The bosses in the original arcade Strider or its arcade sequel weren't necessarily difficult to beat, and the same holds true for Double Helix's remake. Two or three boss fights, most fittingly the one with the Grandmaster, were rough, leaving the rest lacking in the challenge department as long as you knew how to dodge and button-mash your Cypher at hyperspeed. This made me wonder if I should've selected the Hard difficulty at the outset.

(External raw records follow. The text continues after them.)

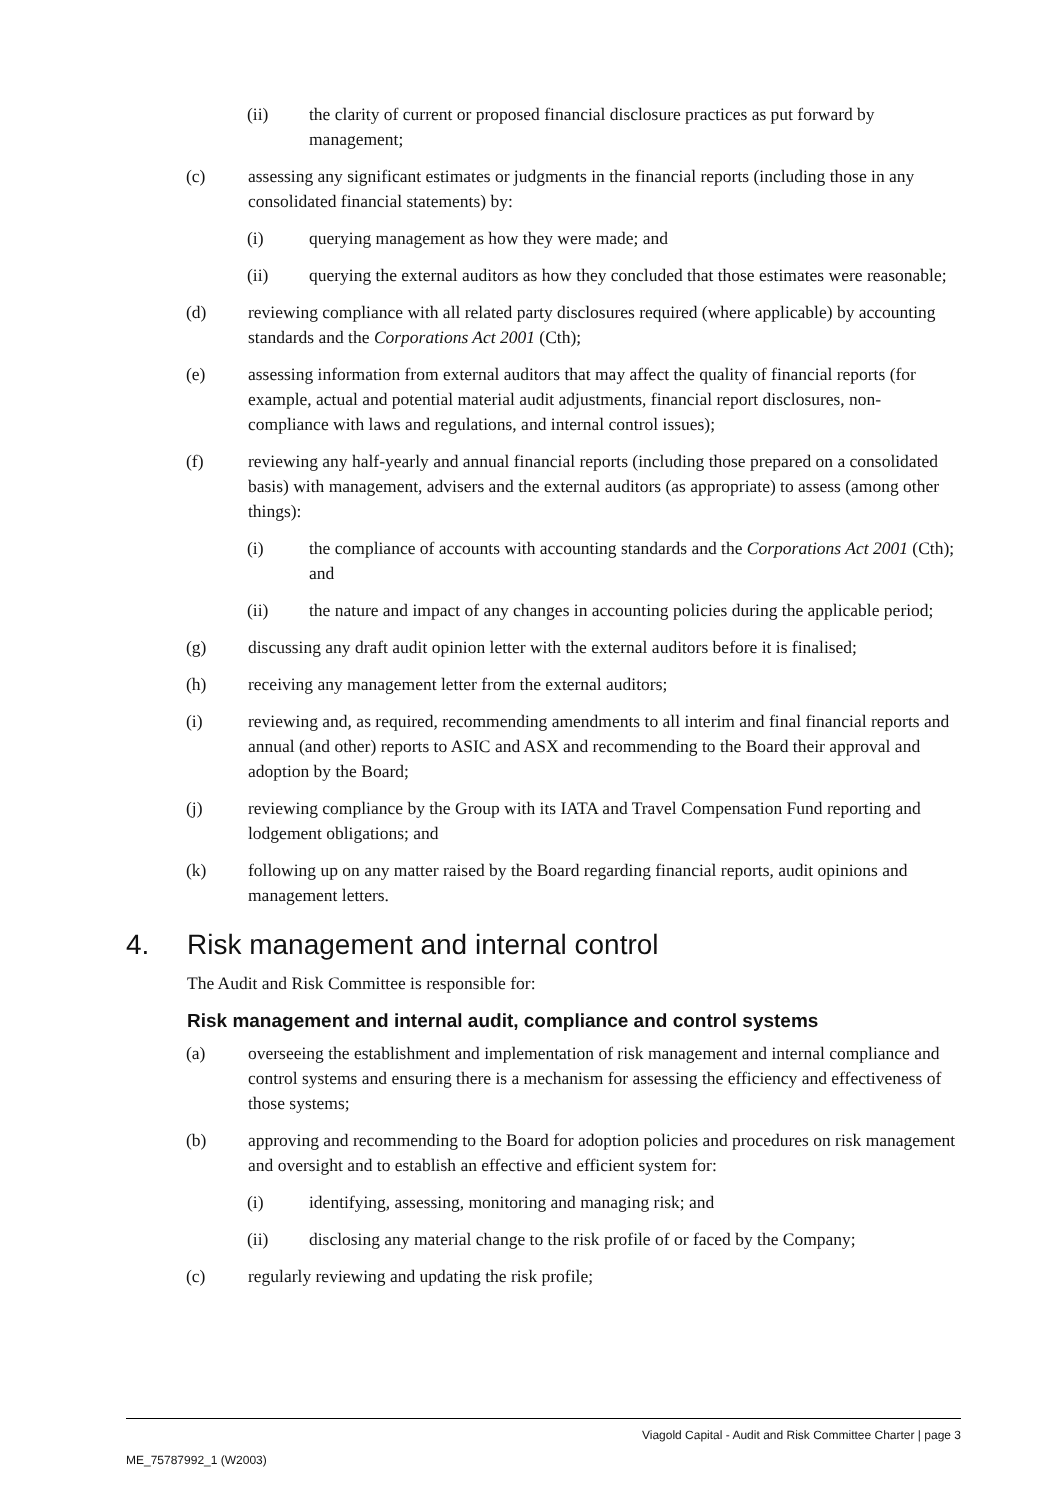(ii) the clarity of current or proposed financial disclosure practices as put forward by management;
(c) assessing any significant estimates or judgments in the financial reports (including those in any consolidated financial statements) by:
(i) querying management as how they were made; and
(ii) querying the external auditors as how they concluded that those estimates were reasonable;
(d) reviewing compliance with all related party disclosures required (where applicable) by accounting standards and the Corporations Act 2001 (Cth);
(e) assessing information from external auditors that may affect the quality of financial reports (for example, actual and potential material audit adjustments, financial report disclosures, non-compliance with laws and regulations, and internal control issues);
(f) reviewing any half-yearly and annual financial reports (including those prepared on a consolidated basis) with management, advisers and the external auditors (as appropriate) to assess (among other things):
(i) the compliance of accounts with accounting standards and the Corporations Act 2001 (Cth); and
(ii) the nature and impact of any changes in accounting policies during the applicable period;
(g) discussing any draft audit opinion letter with the external auditors before it is finalised;
(h) receiving any management letter from the external auditors;
(i) reviewing and, as required, recommending amendments to all interim and final financial reports and annual (and other) reports to ASIC and ASX and recommending to the Board their approval and adoption by the Board;
(j) reviewing compliance by the Group with its IATA and Travel Compensation Fund reporting and lodgement obligations; and
(k) following up on any matter raised by the Board regarding financial reports, audit opinions and management letters.
4. Risk management and internal control
The Audit and Risk Committee is responsible for:
Risk management and internal audit, compliance and control systems
(a) overseeing the establishment and implementation of risk management and internal compliance and control systems and ensuring there is a mechanism for assessing the efficiency and effectiveness of those systems;
(b) approving and recommending to the Board for adoption policies and procedures on risk management and oversight and to establish an effective and efficient system for:
(i) identifying, assessing, monitoring and managing risk; and
(ii) disclosing any material change to the risk profile of or faced by the Company;
(c) regularly reviewing and updating the risk profile;
Viagold Capital - Audit and Risk Committee Charter | page 3
ME_75787992_1 (W2003)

Most of the danger lies in the environment and the enemy combos it tosses at Hiryu. While none of the arcade Strider games were big on traps, this one is, and it can hit as hard as a few of Ninja Gaiden's moments on the NES, when it combines tricky jumps with enemies that can knock you off with missiles, shock you, freeze you from behind a shield, or lay down napalm. There's a narrow "invincibility phasing" window for getting hit, though you sometimes can't avoid being juggled for a few precious seconds. It can seem like a cakewalk for the first few hours until you get closer to your final battle and the environment and enemies start working harder to ruin your run.

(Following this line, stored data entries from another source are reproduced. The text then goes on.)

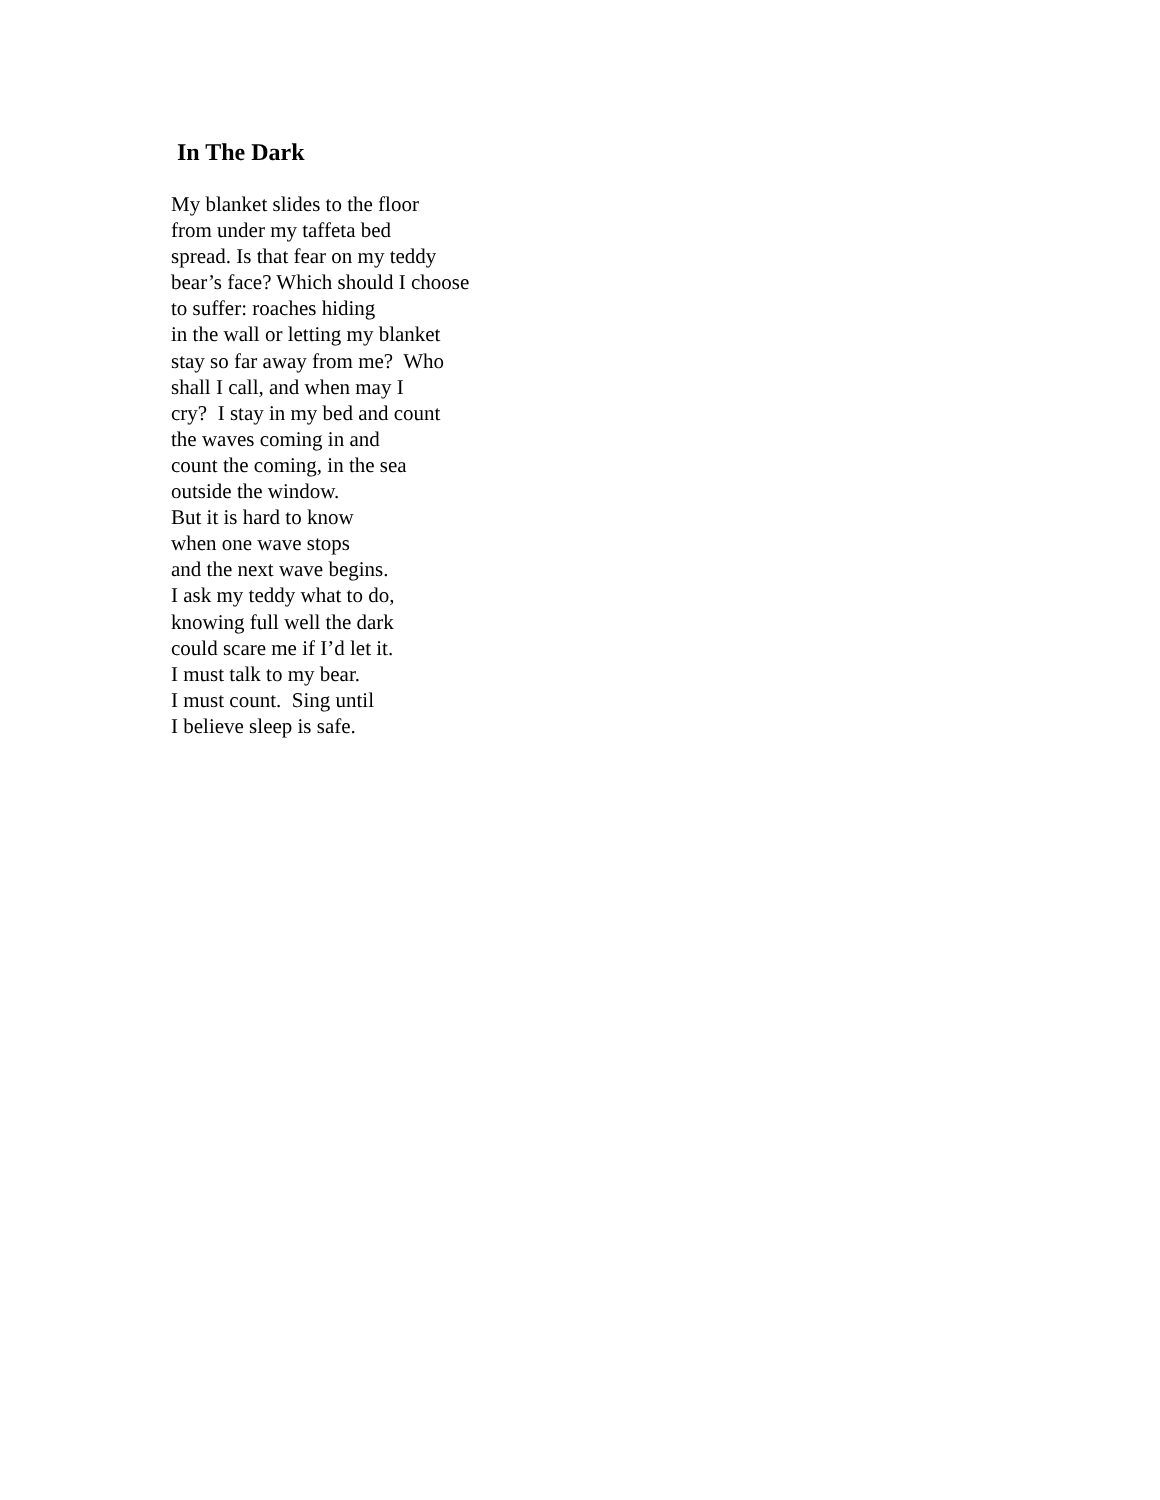In The Dark
My blanket slides to the floor
from under my taffeta bed
spread. Is that fear on my teddy
bear’s face? Which should I choose
to suffer: roaches hiding
in the wall or letting my blanket
stay so far away from me? Who
shall I call, and when may I
cry? I stay in my bed and count
the waves coming in and
count the coming, in the sea
outside the window.
But it is hard to know
when one wave stops
and the next wave begins.
I ask my teddy what to do,
knowing full well the dark
could scare me if I’d let it.
I must talk to my bear.
I must count. Sing until
I believe sleep is safe.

Checkpoint-wise, the game can also be brutally old-school, which adds more of a challenge, especially if I had found a bunch of hidden unlockables and then died before returning to a checkpoint-healing station. There are also soft checkpoints scattered outside those stations, such as with boss fights, which alleviate some of the backtracking. However, it would've been nice if this game didn't make the player wait through another boss dialogue scene when returning from defeat.
Finishing the game took a little over seven hours, but I love exploring, so your mileage may vary depending on how many extras you want to find. In addition to art, bios, and story background, other extras include additional stages for beacon races and battle challenges. Beacon races are just that: races to hit beacons and land on the online leaderboard. Battle challenges set a few conditions on what Hiryu can carry into the fight, such as plasma types for his Cypher and health, but they're essentially Strider's version of survival against waves of enemies. If you need a break from the main campaign, both provide plenty. This is also a game that begs to have a boss rush mode.

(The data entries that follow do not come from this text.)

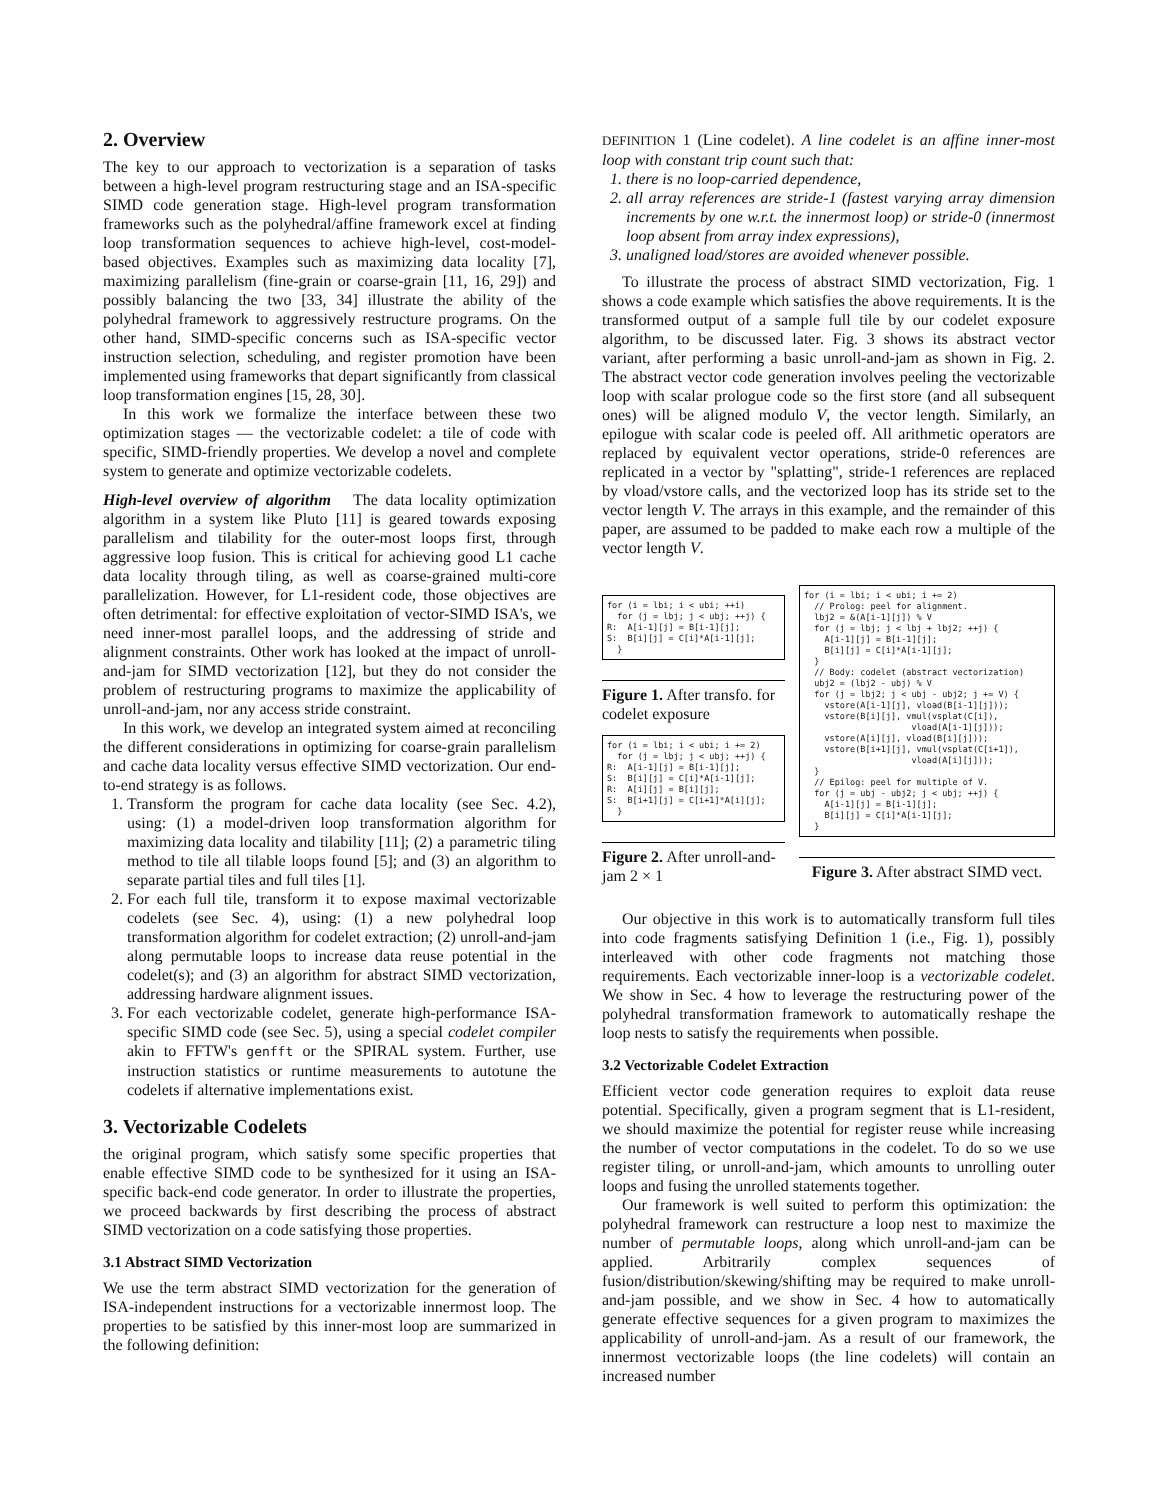2. Overview
The key to our approach to vectorization is a separation of tasks between a high-level program restructuring stage and an ISA-specific SIMD code generation stage. High-level program transformation frameworks such as the polyhedral/affine framework excel at finding loop transformation sequences to achieve high-level, cost-model-based objectives. Examples such as maximizing data locality [7], maximizing parallelism (fine-grain or coarse-grain [11, 16, 29]) and possibly balancing the two [33, 34] illustrate the ability of the polyhedral framework to aggressively restructure programs. On the other hand, SIMD-specific concerns such as ISA-specific vector instruction selection, scheduling, and register promotion have been implemented using frameworks that depart significantly from classical loop transformation engines [15, 28, 30].
In this work we formalize the interface between these two optimization stages — the vectorizable codelet: a tile of code with specific, SIMD-friendly properties. We develop a novel and complete system to generate and optimize vectorizable codelets.
High-level overview of algorithm The data locality optimization algorithm in a system like Pluto [11] is geared towards exposing parallelism and tilability for the outer-most loops first, through aggressive loop fusion. This is critical for achieving good L1 cache data locality through tiling, as well as coarse-grained multi-core parallelization. However, for L1-resident code, those objectives are often detrimental: for effective exploitation of vector-SIMD ISA's, we need inner-most parallel loops, and the addressing of stride and alignment constraints. Other work has looked at the impact of unroll-and-jam for SIMD vectorization [12], but they do not consider the problem of restructuring programs to maximize the applicability of unroll-and-jam, nor any access stride constraint.
In this work, we develop an integrated system aimed at reconciling the different considerations in optimizing for coarse-grain parallelism and cache data locality versus effective SIMD vectorization. Our end-to-end strategy is as follows.
1. Transform the program for cache data locality (see Sec. 4.2), using: (1) a model-driven loop transformation algorithm for maximizing data locality and tilability [11]; (2) a parametric tiling method to tile all tilable loops found [5]; and (3) an algorithm to separate partial tiles and full tiles [1].
2. For each full tile, transform it to expose maximal vectorizable codelets (see Sec. 4), using: (1) a new polyhedral loop transformation algorithm for codelet extraction; (2) unroll-and-jam along permutable loops to increase data reuse potential in the codelet(s); and (3) an algorithm for abstract SIMD vectorization, addressing hardware alignment issues.
3. For each vectorizable codelet, generate high-performance ISA-specific SIMD code (see Sec. 5), using a special codelet compiler akin to FFTW's genfft or the SPIRAL system. Further, use instruction statistics or runtime measurements to autotune the codelets if alternative implementations exist.
3. Vectorizable Codelets
the original program, which satisfy some specific properties that enable effective SIMD code to be synthesized for it using an ISA-specific back-end code generator. In order to illustrate the properties, we proceed backwards by first describing the process of abstract SIMD vectorization on a code satisfying those properties.
3.1 Abstract SIMD Vectorization
We use the term abstract SIMD vectorization for the generation of ISA-independent instructions for a vectorizable innermost loop. The properties to be satisfied by this inner-most loop are summarized in the following definition:
DEFINITION 1 (Line codelet). A line codelet is an affine inner-most loop with constant trip count such that:
1. there is no loop-carried dependence,
2. all array references are stride-1 (fastest varying array dimension increments by one w.r.t. the innermost loop) or stride-0 (innermost loop absent from array index expressions),
3. unaligned load/stores are avoided whenever possible.
To illustrate the process of abstract SIMD vectorization, Fig. 1 shows a code example which satisfies the above requirements. It is the transformed output of a sample full tile by our codelet exposure algorithm, to be discussed later. Fig. 3 shows its abstract vector variant, after performing a basic unroll-and-jam as shown in Fig. 2. The abstract vector code generation involves peeling the vectorizable loop with scalar prologue code so the first store (and all subsequent ones) will be aligned modulo V, the vector length. Similarly, an epilogue with scalar code is peeled off. All arithmetic operators are replaced by equivalent vector operations, stride-0 references are replicated in a vector by "splatting", stride-1 references are replaced by vload/vstore calls, and the vectorized loop has its stride set to the vector length V. The arrays in this example, and the remainder of this paper, are assumed to be padded to make each row a multiple of the vector length V.
for (i = lbi; i < ubi; ++i)
  for (j = lbj; j < ubj; ++j) {
R:  A[i-1][j] = B[i-1][j];
S:  B[i][j] = C[i]*A[i-1][j];
  }
Figure 1. After transfo. for codelet exposure
for (i = lbi; i < ubi; i += 2)
  for (j = lbj; j < ubj; ++j) {
R:  A[i-1][j] = B[i-1][j];
S:  B[i][j] = C[i]*A[i-1][j];
R:  A[i][j] = B[i][j];
S:  B[i+1][j] = C[i+1]*A[i][j];
  }
Figure 2. After unroll-and-jam 2 × 1
for (i = lbi; i < ubi; i += 2)
  // Prolog: peel for alignment.
  lbj2 = &(A[i-1][j]) % V
  for (j = lbj; j < lbj + lbj2; ++j) {
    A[i-1][j] = B[i-1][j];
    B[i][j] = C[i]*A[i-1][j];
  }
  // Body: codelet (abstract vectorization)
  ubj2 = (lbj2 - ubj) % V
  for (j = lbj2; j < ubj - ubj2; j += V) {
    vstore(A[i-1][j], vload(B[i-1][j]));
    vstore(B[i][j], vmul(vsplat(C[i]),
                     vload(A[i-1][j]));
    vstore(A[i][j], vload(B[i][j]));
    vstore(B[i+1][j], vmul(vsplat(C[i+1]),
                     vload(A[i][j]));
  }
  // Epilog: peel for multiple of V.
  for (j = ubj - ubj2; j < ubj; ++j) {
    A[i-1][j] = B[i-1][j];
    B[i][j] = C[i]*A[i-1][j];
  }
Figure 3. After abstract SIMD vect.
Our objective in this work is to automatically transform full tiles into code fragments satisfying Definition 1 (i.e., Fig. 1), possibly interleaved with other code fragments not matching those requirements. Each vectorizable inner-loop is a vectorizable codelet. We show in Sec. 4 how to leverage the restructuring power of the polyhedral transformation framework to automatically reshape the loop nests to satisfy the requirements when possible.
3.2 Vectorizable Codelet Extraction
Efficient vector code generation requires to exploit data reuse potential. Specifically, given a program segment that is L1-resident, we should maximize the potential for register reuse while increasing the number of vector computations in the codelet. To do so we use register tiling, or unroll-and-jam, which amounts to unrolling outer loops and fusing the unrolled statements together.
Our framework is well suited to perform this optimization: the polyhedral framework can restructure a loop nest to maximize the number of permutable loops, along which unroll-and-jam can be applied. Arbitrarily complex sequences of fusion/distribution/skewing/shifting may be required to make unroll-and-jam possible, and we show in Sec. 4 how to automatically generate effective sequences for a given program to maximizes the applicability of unroll-and-jam. As a result of our framework, the innermost vectorizable loops (the line codelets) will contain an increased number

At the end, it offers to save your stats (there's only one save slot) before starting a new game. If you decide not to save, it puts you back right before embarking on the final battle, so you'll have the opportunity to snag any collectibles that you might have missed. There isn't a new game plus mode, and that could disappoint some fans, but this game doesn't really need it. If you want to revisit previous areas with your new weapons, there's nothing that's stopping you once you have access to them.
It's been 14 years since the last Strider game, and that was a sequel to the 1989 arcade classic. Hiryu hasn't had many games to his name, either, sometimes popping up in a fighting game such as 1998's Marvel vs. Capcom: Clash of Super Heroes. No Strider fan should be without Double Helix's take on the title. It's not perfect, and the chrome finish is marred by a few pacing and polish quibbles, but successfully taking Hiryu's seemingly anachronistic style into the 21st century has only proven how much he has improved with time.